I swallow hard. My thoughts race. Why? How? Who?
"I-I..."
And the ice takes over. I can barely see the cloud of smoke where the woman used to stand a moment ago. It fades into the snow.
---
Later that night, a Snorunt lay under a frosted branch on the path to Snowpoint City. It waits, each day, for the lady to come. Sometimes she comes. Sometimes she doesn't come for a week. But still, that faithful Snorunt waits.
It was exacly one year after the trainer from Twinleaf Town dies of frostbite. No body was ever discovered. It was on this day the little Snorunt woke up to see the woman standing over her. It'd been a while since she'd last seen her. Maybe a month. The Snorunt rubs her eyes. 
The lady floats a bit closer. The wind picks up, creating a blizzard of diamond dust. The lady lifts up her hands, and brings them down an inch from the Snorunt's pointed head.

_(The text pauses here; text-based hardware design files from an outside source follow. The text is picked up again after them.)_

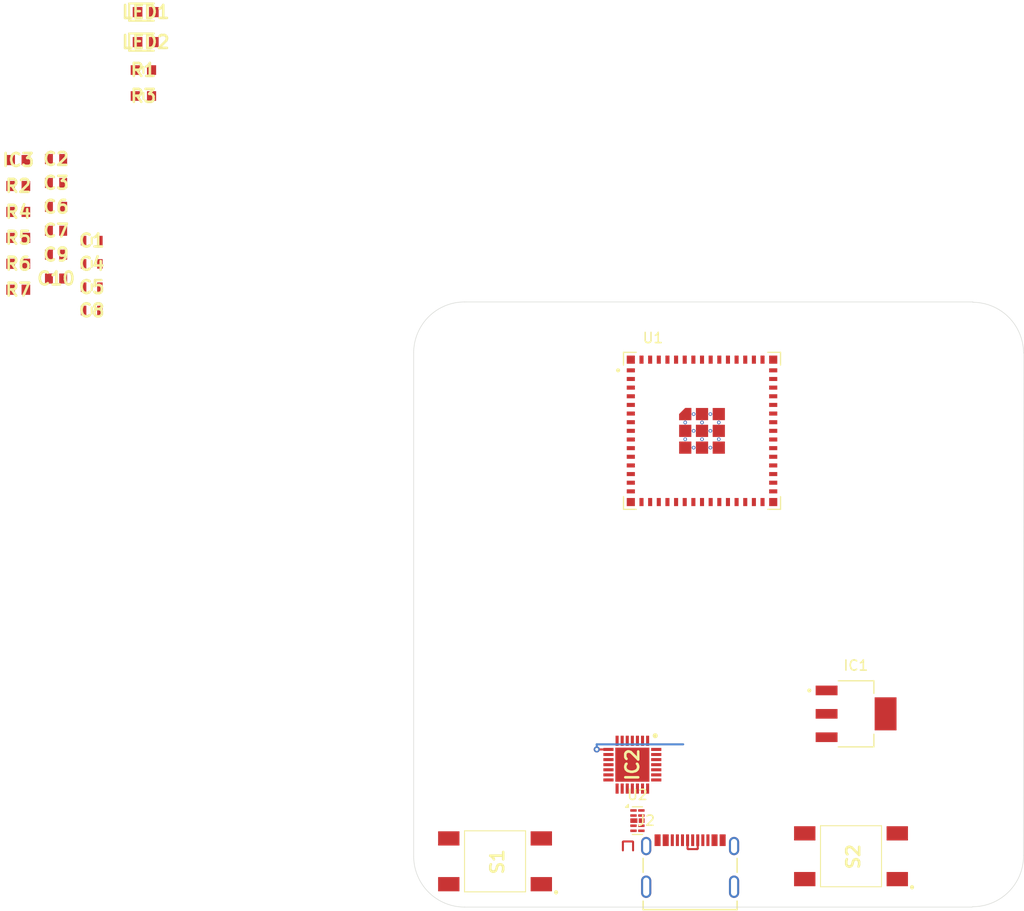
<source format=kicad_pcb>
(kicad_pcb
	(version 20241229)
	(generator "pcbnew")
	(generator_version "9.0")
	(general
		(thickness 1.6)
		(legacy_teardrops no)
	)
	(paper "A2")
	(layers
		(0 "F.Cu" signal)
		(2 "B.Cu" signal)
		(9 "F.Adhes" user "F.Adhesive")
		(11 "B.Adhes" user "B.Adhesive")
		(13 "F.Paste" user)
		(15 "B.Paste" user)
		(5 "F.SilkS" user "F.Silkscreen")
		(7 "B.SilkS" user "B.Silkscreen")
		(1 "F.Mask" user)
		(3 "B.Mask" user)
		(17 "Dwgs.User" user "User.Drawings")
		(19 "Cmts.User" user "User.Comments")
		(21 "Eco1.User" user "User.Eco1")
		(23 "Eco2.User" user "User.Eco2")
		(25 "Edge.Cuts" user)
		(27 "Margin" user)
		(31 "F.CrtYd" user "F.Courtyard")
		(29 "B.CrtYd" user "B.Courtyard")
		(35 "F.Fab" user)
		(33 "B.Fab" user)
		(39 "User.1" user)
		(41 "User.2" user)
		(43 "User.3" user)
		(45 "User.4" user)
	)
	(setup
		(pad_to_mask_clearance 0)
		(allow_soldermask_bridges_in_footprints no)
		(tenting front back)
		(grid_origin 220 277.5)
		(pcbplotparams
			(layerselection 0x00000000_00000000_55555555_5755f5ff)
			(plot_on_all_layers_selection 0x00000000_00000000_00000000_00000000)
			(disableapertmacros no)
			(usegerberextensions no)
			(usegerberattributes yes)
			(usegerberadvancedattributes yes)
			(creategerberjobfile yes)
			(dashed_line_dash_ratio 12.000000)
			(dashed_line_gap_ratio 3.000000)
			(svgprecision 4)
			(plotframeref no)
			(mode 1)
			(useauxorigin no)
			(hpglpennumber 1)
			(hpglpenspeed 20)
			(hpglpendiameter 15.000000)
			(pdf_front_fp_property_popups yes)
			(pdf_back_fp_property_popups yes)
			(pdf_metadata yes)
			(pdf_single_document no)
			(dxfpolygonmode yes)
			(dxfimperialunits yes)
			(dxfusepcbnewfont yes)
			(psnegative no)
			(psa4output no)
			(plot_black_and_white yes)
			(sketchpadsonfab no)
			(plotpadnumbers no)
			(hidednponfab no)
			(sketchdnponfab yes)
			(crossoutdnponfab yes)
			(subtractmaskfromsilk no)
			(outputformat 1)
			(mirror no)
			(drillshape 1)
			(scaleselection 1)
			(outputdirectory "")
		)
	)
	(net 0 "")
	(net 1 "+3V3")
	(net 2 "GND")
	(net 3 "+5V_USB")
	(net 4 "/ESP_EN")
	(net 5 "/GPIO0")
	(net 6 "unconnected-(IC2-CHREN-Pad13)")
	(net 7 "unconnected-(IC2-GPIO.1{slash}RXT-Pad18)")
	(net 8 "unconnected-(IC2-GPIO.2{slash}RS485-Pad17)")
	(net 9 "unconnected-(IC2-GPIO.6-Pad20)")
	(net 10 "unconnected-(IC2-CHR0-Pad15)")
	(net 11 "/DTS")
	(net 12 "/USB_RX")
	(net 13 "/USB_TX")
	(net 14 "/RTS")
	(net 15 "unconnected-(IC2-GPIO.3{slash}WAKEUP-Pad16)")
	(net 16 "unconnected-(IC2-GPIO.5-Pad21)")
	(net 17 "unconnected-(IC2-SUSPEND-Pad12)")
	(net 18 "unconnected-(IC2-CHR1-Pad14)")
	(net 19 "unconnected-(IC2-RSTB-Pad9)")
	(net 20 "unconnected-(IC2-GPIO.4-Pad22)")
	(net 21 "unconnected-(IC2-RI{slash}CLK-Pad2)")
	(net 22 "unconnected-(IC2-SUSPENDB-Pad11)")
	(net 23 "unconnected-(IC2-CTS-Pad23)")
	(net 24 "unconnected-(IC2-DSR-Pad27)")
	(net 25 "unconnected-(IC2-NC-Pad10)")
	(net 26 "/USB_P")
	(net 27 "unconnected-(IC2-DCD-Pad1)")
	(net 28 "/USB_N")
	(net 29 "unconnected-(IC2-GPIO.0{slash}TXT-Pad19)")
	(net 30 "Net-(IC3-B1)")
	(net 31 "unconnected-(J2-SBU1-PadA8)")
	(net 32 "Net-(J2-CC2)")
	(net 33 "Net-(J2-CC1)")
	(net 34 "unconnected-(J2-SBU2-PadB8)")
	(net 35 "Net-(LED1-A)")
	(net 36 "Net-(LED2-A)")
	(net 37 "Net-(IC3-B2)")
	(net 38 "unconnected-(U1-IO15-Pad19)")
	(net 39 "unconnected-(U1-IO26-Pad26)")
	(net 40 "unconnected-(U1-IO7-Pad11)")
	(net 41 "unconnected-(U1-IO40-Pad36)")
	(net 42 "unconnected-(U1-IO46-Pad44)")
	(net 43 "unconnected-(U1-IO34-Pad29)")
	(net 44 "unconnected-(U1-IO35-Pad31)")
	(net 45 "unconnected-(U1-IO1-Pad5)")
	(net 46 "unconnected-(U1-IO11-Pad15)")
	(net 47 "unconnected-(U1-IO41-Pad37)")
	(net 48 "unconnected-(U1-IO20-Pad24)")
	(net 49 "unconnected-(U1-IO13-Pad17)")
	(net 50 "unconnected-(U1-IO17-Pad21)")
	(net 51 "unconnected-(U1-IO14-Pad18)")
	(net 52 "unconnected-(U1-IO18-Pad22)")
	(net 53 "unconnected-(U1-IO38-Pad34)")
	(net 54 "unconnected-(U1-IO5-Pad9)")
	(net 55 "unconnected-(U1-IO10-Pad14)")
	(net 56 "unconnected-(U1-IO3-Pad7)")
	(net 57 "unconnected-(U1-IO4-Pad8)")
	(net 58 "unconnected-(U1-IO21-Pad25)")
	(net 59 "unconnected-(U1-IO6-Pad10)")
	(net 60 "unconnected-(U1-IO16-Pad20)")
	(net 61 "unconnected-(U1-IO48-Pad30)")
	(net 62 "unconnected-(U1-IO45-Pad41)")
	(net 63 "unconnected-(U1-IO42-Pad38)")
	(net 64 "unconnected-(U1-IO36-Pad32)")
	(net 65 "unconnected-(U1-IO8-Pad12)")
	(net 66 "unconnected-(U1-IO37-Pad33)")
	(net 67 "unconnected-(U1-IO47-Pad27)")
	(net 68 "unconnected-(U1-IO19-Pad23)")
	(net 69 "unconnected-(U1-IO12-Pad16)")
	(net 70 "unconnected-(U1-IO39-Pad35)")
	(net 71 "unconnected-(U1-IO9-Pad13)")
	(net 72 "unconnected-(U1-IO2-Pad6)")
	(net 73 "unconnected-(U1-IO33-Pad28)")
	(net 74 "unconnected-(U2-NC-Pad7)")
	(net 75 "unconnected-(U2-NC-Pad9)")
	(net 76 "unconnected-(U2-NC-Pad10)")
	(net 77 "unconnected-(U2-Pad5)")
	(net 78 "unconnected-(U2-NC-Pad6)")
	(footprint "Cap 0.1uF 0603:CAPC1608X90N" (layer "F.Cu") (at 184.835 203.95))
	(footprint "Res 5.1k 0603:RESC1608X55N" (layer "F.Cu") (at 193.425 197.75))
	(footprint "Package_DFN_QFN:Diodes_UDFN-10_1.0x2.5mm_P0.5mm" (layer "F.Cu") (at 242 269))
	(footprint "Cap 0.1uF 0603:CAPC1608X90N" (layer "F.Cu") (at 184.835 215.7))
	(footprint "REG1117-3.3:SOT230P700X180-4N" (layer "F.Cu") (at 263.5 258.5))
	(footprint "Cap 4.7uF 0603:CAPC1608X90N" (layer "F.Cu") (at 188.345 214.26))
	(footprint "Cap 0.1uF 0603:CAPC1608X90N" (layer "F.Cu") (at 184.835 211))
	(footprint "TL3301AF160QG:TL3301AF160QG" (layer "F.Cu") (at 228 273 90))
	(footprint "Res 1k 0603:RESC1608X50N" (layer "F.Cu") (at 181.12 206.6))
	(footprint "Res 5.1k 0603:RESC1608X55N" (layer "F.Cu") (at 193.425 195.2))
	(footprint "Red LED 0603:LEDC1608X115N" (layer "F.Cu") (at 193.65 192.45))
	(footprint "Cap 0.1uF 0603:CAPC1608X90N" (layer "F.Cu") (at 184.835 208.65))
	(footprint "ESP32-S3-MINI-1U-N8:XCVR_ESP32-S3-MINI-1U-N8" (layer "F.Cu") (at 248.35 230.675))
	(footprint "Res 1k 0603:RESC1608X50N" (layer "F.Cu") (at 181.12 216.8))
	(footprint "Cap 10uF 0603:CAPC1608X90N" (layer "F.Cu") (at 188.345 211.97))
	(footprint "Res 10k 0603:RESC1608X50N" (layer "F.Cu") (at 181.12 214.25))
	(footprint "Cap 4.7uF 0603:CAPC1608X90N" (layer "F.Cu") (at 188.345 216.55))
	(footprint "Res 10k 0603:RESC1608X50N" (layer "F.Cu") (at 181.12 204.05))
	(footprint "TL3301AF160QG:TL3301AF160QG" (layer "F.Cu") (at 263 272.5 90))
	(footprint "Res 10k 0603:RESC1608X50N" (layer "F.Cu") (at 181.12 211.7))
	(footprint "Cap 0.1uF 0603:CAPC1608X90N" (layer "F.Cu") (at 184.835 206.3))
	(footprint "Red LED 0603:LEDC1608X115N" (layer "F.Cu") (at 193.65 189.5))
	(footprint "CP2102N-A02-GQFN28:QFN50P500X500X80-29N-D" (layer "F.Cu") (at 241.5 263.5 -90))
	(footprint "Cap 0.1uF 0603:CAPC1608X90N" (layer "F.Cu") (at 184.835 213.35))
	(footprint "Res 10k 0603:RESC1608X50N" (layer "F.Cu") (at 181.12 209.15))
	(footprint "2171790001(1):MOLEX_2171790001" (layer "F.Cu") (at 247.18 274.35))
	(footprint "Cap 10uF 0603:CAPC1608X90N" (layer "F.Cu") (at 188.345 218.84))
	(gr_arc
		(start 220 223)
		(mid 221.464466 219.464466)
		(end 225 218)
		(stroke
			(width 0.05)
			(type default)
		)
		(layer "Edge.Cuts")
		(uuid "235e5463-51da-4243-83ee-420dfc3b61af")
	)
	(gr_line
		(start 225 218)
		(end 275 218)
		(stroke
			(width 0.05)
			(type default)
		)
		(layer "Edge.Cuts")
		(uuid "45ec60a5-1677-45c0-9da1-9fbcf5cd7fd2")
	)
	(gr_arc
		(start 279.964377 272.428843)
		(mid 278.5 276)
		(end 274.928843 277.464377)
		(stroke
			(width 0.05)
			(type default)
		)
		(layer "Edge.Cuts")
		(uuid "8b0f084c-02d8-4077-92f0-b4b41de30c53")
	)
	(gr_arc
		(start 274.964466 218.035534)
		(mid 278.5 219.5)
		(end 279.964466 223.035534)
		(stroke
			(width 0.05)
			(type default)
		)
		(layer "Edge.Cuts")
		(uuid "9fcc3413-18a1-448f-8fc2-ec169b822c47")
	)
	(gr_line
		(start 220 272.5)
		(end 220 223)
		(stroke
			(width 0.05)
			(type default)
		)
		(layer "Edge.Cuts")
		(uuid "c1335be9-a086-4937-b825-45d40f73f487")
	)
	(gr_line
		(start 279.964377 272.428904)
		(end 280 223)
		(stroke
			(width 0.05)
			(type default)
		)
		(layer "Edge.Cuts")
		(uuid "d00b3d3f-25a9-461a-b08a-1ef268cf0a03")
	)
	(gr_arc
		(start 225 277.5)
		(mid 221.464466 276.035534)
		(end 220 272.5)
		(stroke
			(width 0.05)
			(type default)
		)
		(layer "Edge.Cuts")
		(uuid "ee428b96-4221-4fb3-ada1-d8dfc03716ec")
	)
	(gr_line
		(start 225 277.5)
		(end 274.928843 277.5)
		(stroke
			(width 0.05)
			(type default)
		)
		(layer "Edge.Cuts")
		(uuid "f7c5f4cb-c89a-44e2-b16d-4c11e4482ca3")
	)
	(segment
		(start 239.15 262)
		(end 238 262)
		(width 0.2)
		(layer "F.Cu")
		(net 3)
		(uuid "5adf4ef3-ebd3-479d-b495-e3e6b037bfc0")
	)
	(via
		(at 238 262)
		(size 0.6)
		(drill 0.3)
		(layers "F.Cu" "B.Cu")
		(net 3)
		(uuid "8dc8260f-c1de-413c-bc74-18334e14ec07")
	)
	(segment
		(start 238 261.5)
		(end 246.5 261.5)
		(width 0.2)
		(layer "B.Cu")
		(net 3)
		(uuid "9f01a2ed-432c-44a7-b878-0b3dd9fa350b")
	)
	(segment
		(start 238 262)
		(end 238 261.5)
		(width 0.2)
		(layer "B.Cu")
		(net 3)
		(uuid "d88bbda8-f94e-4386-835a-871af02423ec")
	)
	(segment
		(start 243.85 265)
		(end 244 265)
		(width 0.2)
		(layer "F.Cu")
		(net 20)
		(uuid "d873ca84-f189-4dcc-9d37-2c21e9cf2012")
	)
	(segment
		(start 246.93 270.925)
		(end 246.93 271.751)
		(width 0.2)
		(layer "F.Cu")
		(net 26)
		(uuid "11882b22-d96c-4cc9-8be3-3e9712209bd3")
	)
	(segment
		(start 246.93 271.751)
		(end 246.98 271.801)
		(width 0.2)
		(layer "F.Cu")
		(net 26)
		(uuid "281d5eeb-b24d-4a58-bd24-aa663a47d0ce")
	)
	(segment
		(start 247.88 271.801)
		(end 247.93 271.751)
		(width 0.2)
		(layer "F.Cu")
		(net 26)
		(uuid "2c33e274-cb39-4cd5-86e7-e2925b6e323a")
	)
	(segment
		(start 246.98 271.801)
		(end 247.88 271.801)
		(width 0.2)
		(layer "F.Cu")
		(net 26)
		(uuid "c09df16c-4cad-43cb-8bac-4bee30fd4303")
	)
	(segment
		(start 247.93 271.751)
		(end 247.93 270.925)
		(width 0.2)
		(layer "F.Cu")
		(net 26)
		(uuid "e3a2bca7-c6cb-4b6d-867e-403079469ae7")
	)
	(segment
		(start 240.57 271.925)
		(end 240.57 271.099)
		(width 0.2)
		(layer "F.Cu")
		(net 28)
		(uuid "55c66b54-08a8-4f6d-ac18-c44015a41f5a")
	)
	(segment
		(start 241.57 271.099)
		(end 241.57 271.925)
		(width 0.2)
		(layer "F.Cu")
		(net 28)
		(uuid "5a4ecc10-f6f5-4f49-89f8-86bb1e548ffc")
	)
	(segment
		(start 240.62 271.049)
		(end 241.52 271.049)
		(width 0.2)
		(layer "F.Cu")
		(net 28)
		(uuid "999bdfbd-6870-4b82-9cbd-191471277111")
	)
	(segment
		(start 240.57 271.099)
		(end 240.62 271.049)
		(width 0.2)
		(layer "F.Cu")
		(net 28)
		(uuid "cf06da14-add8-4d39-b316-6da2d235f721")
	)
	(segment
		(start 241.52 271.049)
		(end 241.57 271.099)
		(width 0.2)
		(layer "F.Cu")
		(net 28)
		(uuid "cf8f0831-9a66-4d19-9059-ea354f79ed86")
	)
	(embedded_fonts no)
)

</source>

Then, in a puff of smoke, she floats away.
The little Snorunt finds herself enveloped in a dazzling yellow light. In a flash, the light clears. The Snorunt looks down at her body. It does not look the same. She... Floats. She has white skin with blue hands, icy horns and a red ribbon tied around her body. The 'Snorunt' floats around, getting accustomed to her new body.
Soon, it is time for the 'Snorunt' to move. She's outgrown her old home. So, she floats up Route 217, heading towards Snowpoint City.
On the way the 'Snorunt' notices something she hadn't before. It was a small cliff. She approaches it with caution. She peers inside the crevice to find a frozen over spring and an icicle tied with string on the floor.


----------



## Dar (May 13, 2012)

This story is amazing. But what was that lady?


----------



## RainbowKiwiAbsol (May 13, 2012)

It was a Yuki-onna, a Japanese snow spirit. Basically, she floats, and she freezes you and keeps you forever as a statue. :D


----------